Smoke from the wildfire in Lytton, British Columbia. (© Right. Photo. Moment Open. Getty Images)
Abbotsford, B.C.: it's not the heat, it's the humidity
The humidex is one of the most misunderstood terms in the meteorologists' lexicon. If moisture can't readily evaporate from our skin, it'll feel warmer than the ambient temperature. It's called the wet-bulb temperature, and your skin will get continually hotter. On June 28th, at 3PM Pacific time, the humidex topped 50 in the Fraser Valley, an unprecedented threshold for the Lower Mainland and a significant contributor to the unheard-of amount of 911 calls due to heat.

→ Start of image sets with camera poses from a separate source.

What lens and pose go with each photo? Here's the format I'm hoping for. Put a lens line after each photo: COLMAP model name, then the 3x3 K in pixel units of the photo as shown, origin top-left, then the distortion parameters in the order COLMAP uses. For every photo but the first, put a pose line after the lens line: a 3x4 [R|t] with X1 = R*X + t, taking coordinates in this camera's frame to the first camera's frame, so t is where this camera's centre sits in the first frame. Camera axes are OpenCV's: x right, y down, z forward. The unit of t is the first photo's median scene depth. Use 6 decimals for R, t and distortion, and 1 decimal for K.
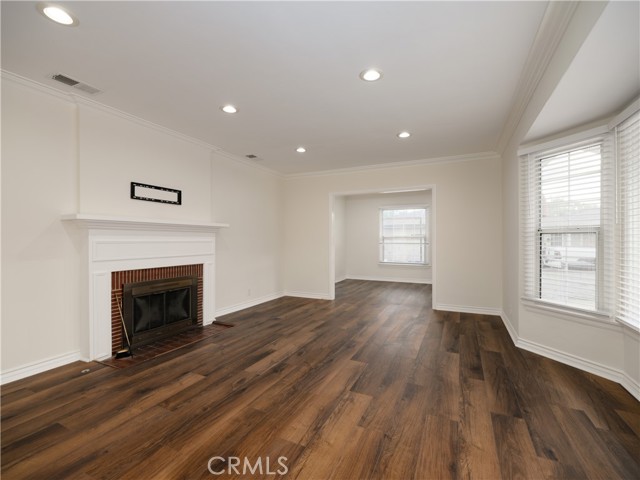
lens RADIAL K [[293.2, 0, 329.9], [0, 293.2, 241.5], [0, 0, 1]] dist [0.000978, -0.000369]
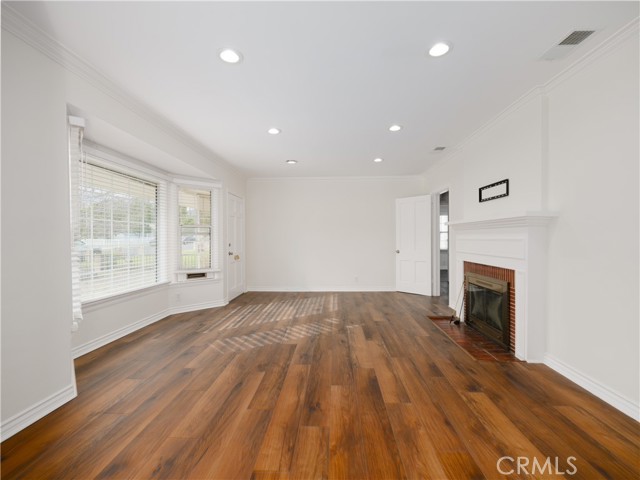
lens RADIAL K [[293.2, 0, 315.3], [0, 293.2, 238.9], [0, 0, 1]] dist [0.000978, -0.000369]
pose [[-0.937847, 0.009912, -0.346907, 0.345574], [0.006319, 0.999914, 0.011487, -0.016719], [0.346991, 0.008581, -0.937829, 1.835069]]
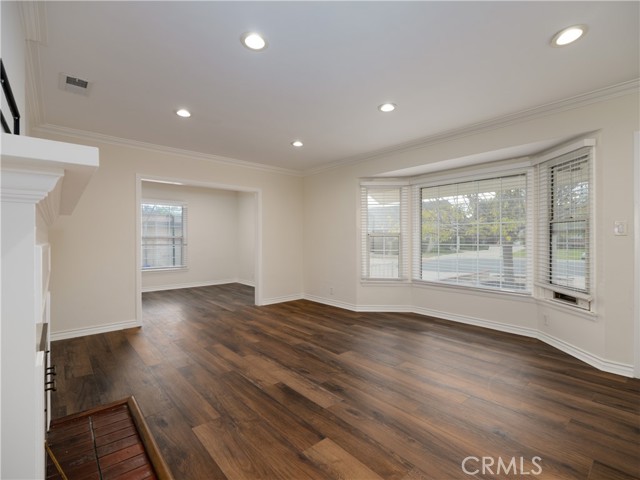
lens RADIAL K [[293.2, 0, 321.7], [0, 293.2, 240.0], [0, 0, 1]] dist [0.000978, -0.000369]
pose [[0.406129, -0.001083, 0.913815, -0.804051], [0.007333, 0.999971, -0.002074, -0.005518], [-0.913787, 0.007544, 0.406125, 0.547394]]
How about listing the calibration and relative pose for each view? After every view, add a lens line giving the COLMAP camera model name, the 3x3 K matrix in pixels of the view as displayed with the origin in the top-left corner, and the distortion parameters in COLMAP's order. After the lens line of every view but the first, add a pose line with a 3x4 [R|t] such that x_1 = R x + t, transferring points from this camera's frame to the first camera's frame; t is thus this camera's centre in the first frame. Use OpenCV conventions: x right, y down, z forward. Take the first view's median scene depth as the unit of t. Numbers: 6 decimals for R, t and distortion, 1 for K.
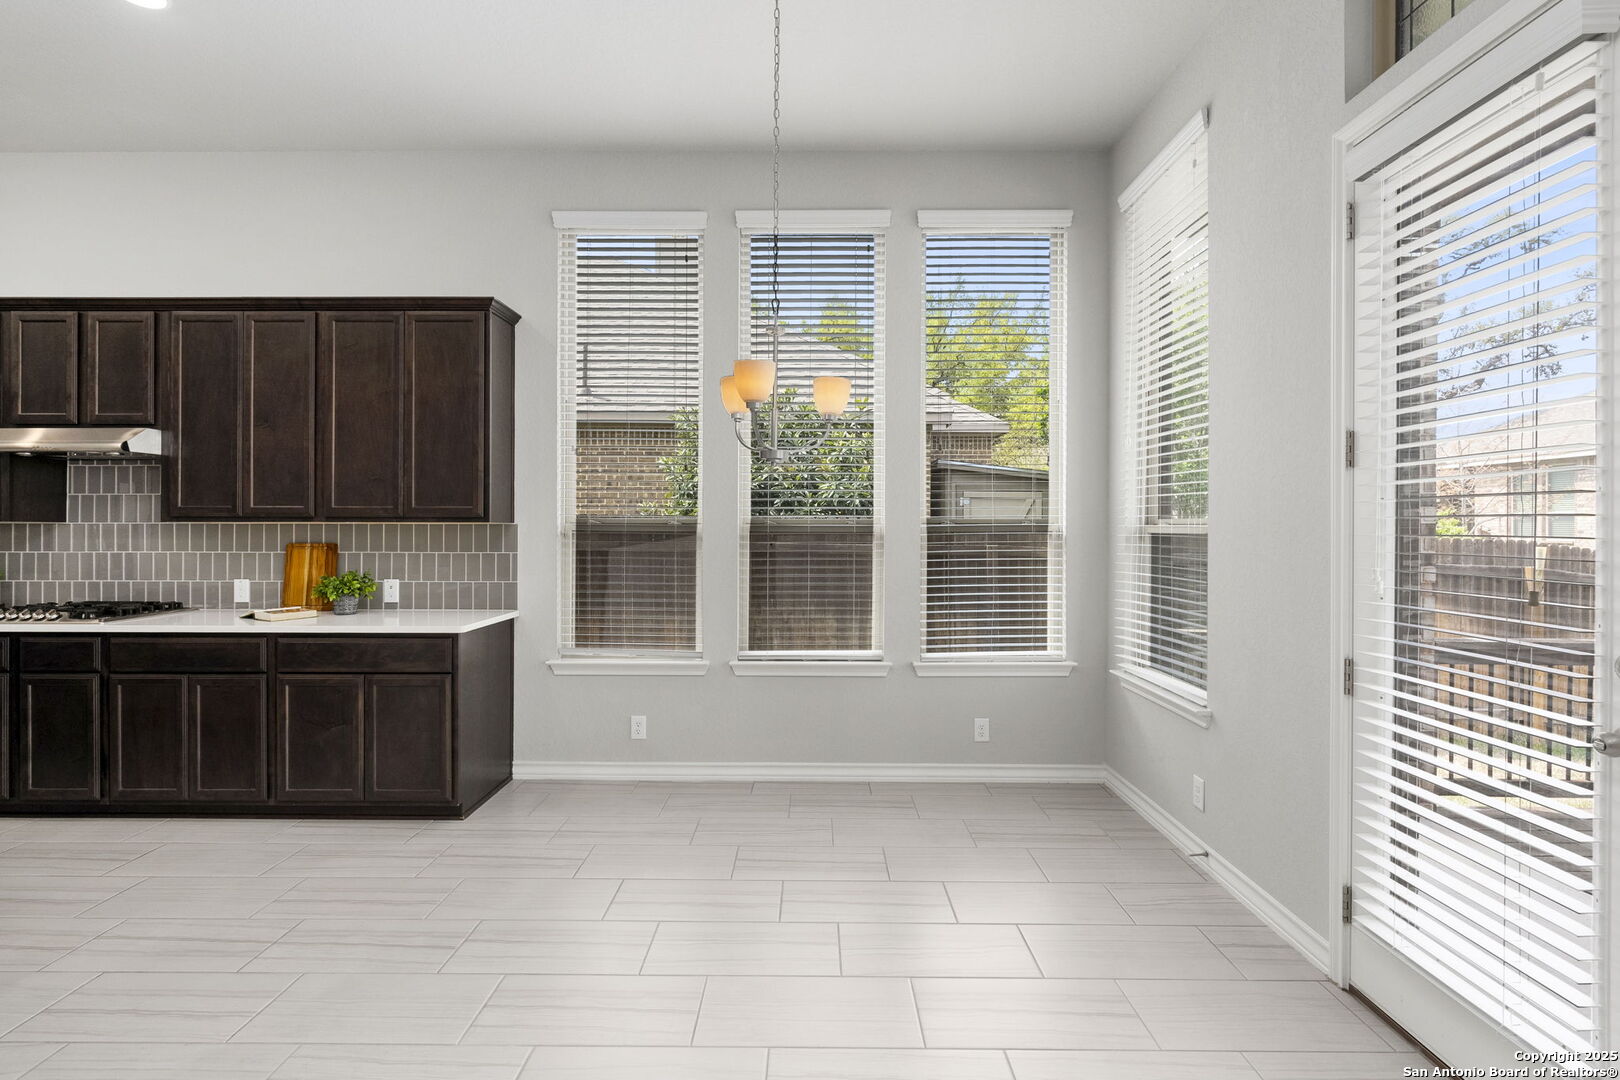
lens RADIAL K [[740.2, 0, 806.3], [0, 740.2, 527.7], [0, 0, 1]] dist [-0.000119, 0.000206]
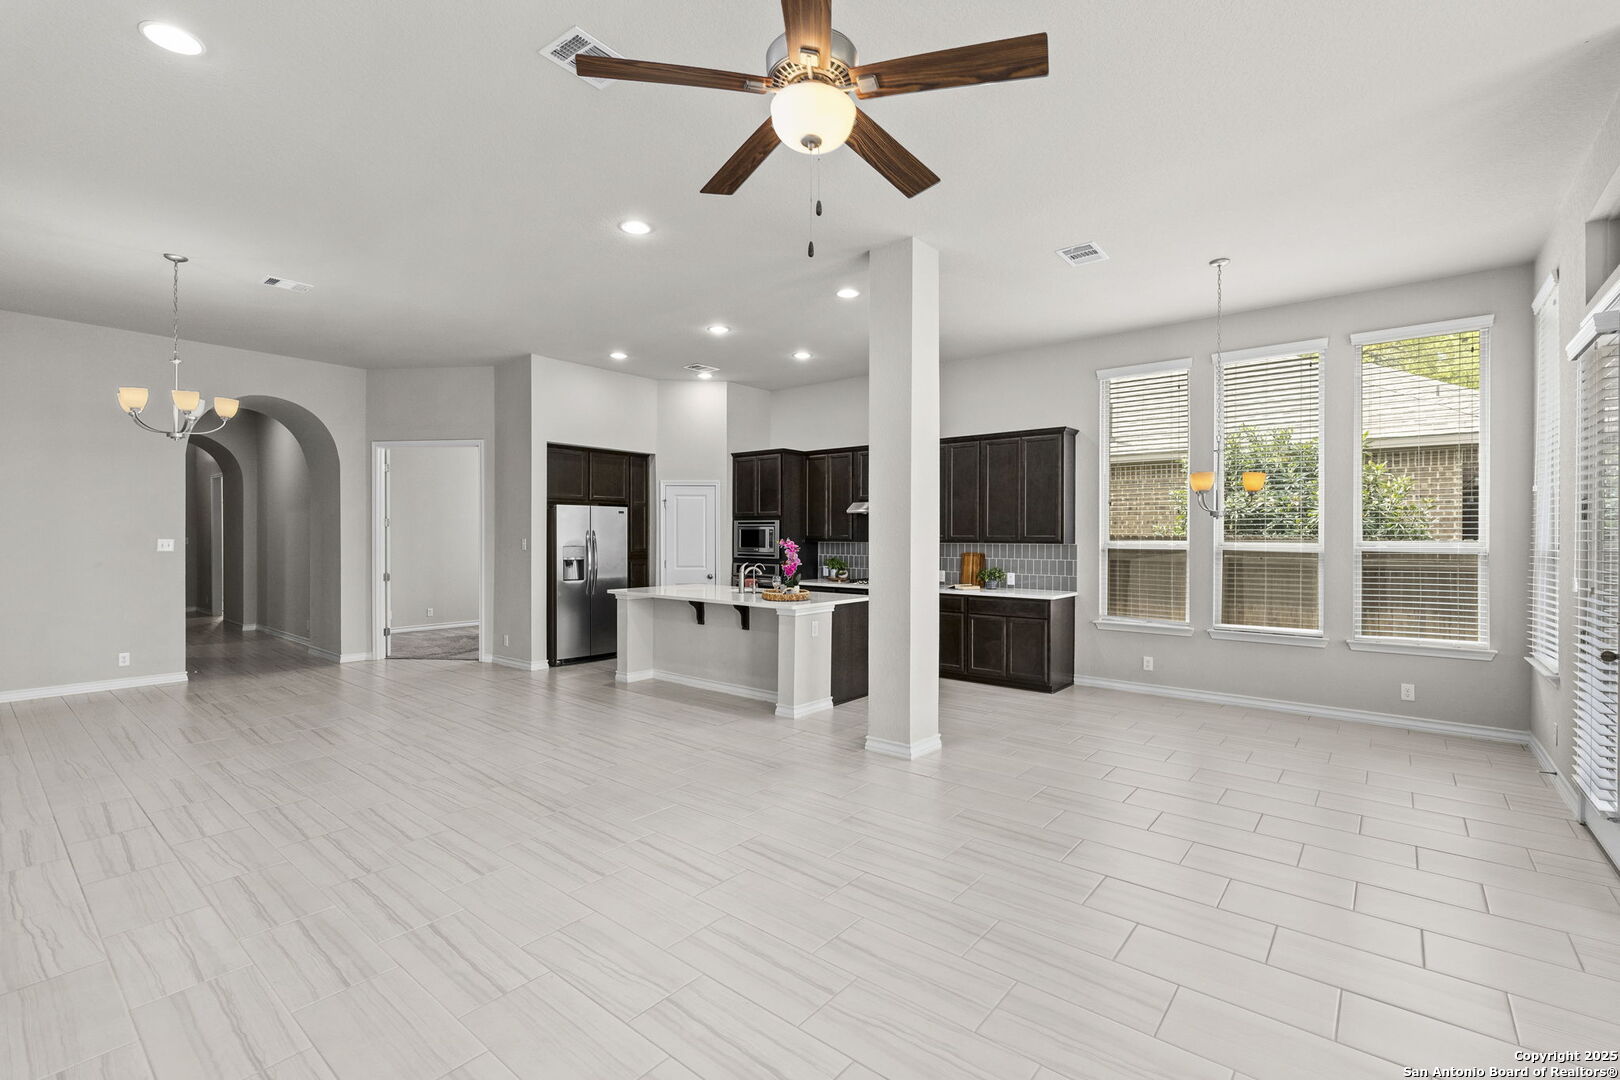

Jasper, AB: heat wave in the mountains
If the temperature anomalies at sea level were surreal, the temperature anomalies in the alpine were downright disturbing. Many alpine locations remained well into the 20s as overnight lows, soaring into the low 40s in the afternoons. The rapid snow and ice melt at elevation was apparent with rising streamflows, flood warnings, and snowmelt visible on satellite imagery.
Fort Smith, N.W.T., where record heat hits the Arctic, too
Trekking above the 60th parallel, the warmest temperature recorded this far north on the planet is now infamously Fort Smith, N.W.T. at 39.9°C. The humidex was mind-numbingly high at nearly 50 — conditions never experienced in this climate. The northern latitudes are taking the brunt of recent warming trends as the arctic is disproportionately warming compared to lower latitudes.
Lytton, B.C. smashing the all-time heat record three days in a row
The village of Lytton set Canada's national temperature record three times, then literally caught on fire. The latest reports suggest that the fire was human-caused, but the conditions were primed for the fire to spread rapidly, destroying 90 per cent of the town itself.
Most meteorologists work their entire career and never forecast temperatures this high in Lytton. To smash such a seemingly untouchable record, and to crumple that record two additional times, solidifies the notion of a drastically changing climate. We have the highest confidence that extreme heat has the fingerprints of climate change all over it — it’s a warning of what’s to come.
With B.C. still very much smouldering and left incredibly fire-prone with the antecedent conditions, it's only the beginning of a potentially dire summer with poor air quality due to wildfire smoke, even across the Lower Mainland. Just like August 2017, August 2018, and September 2020.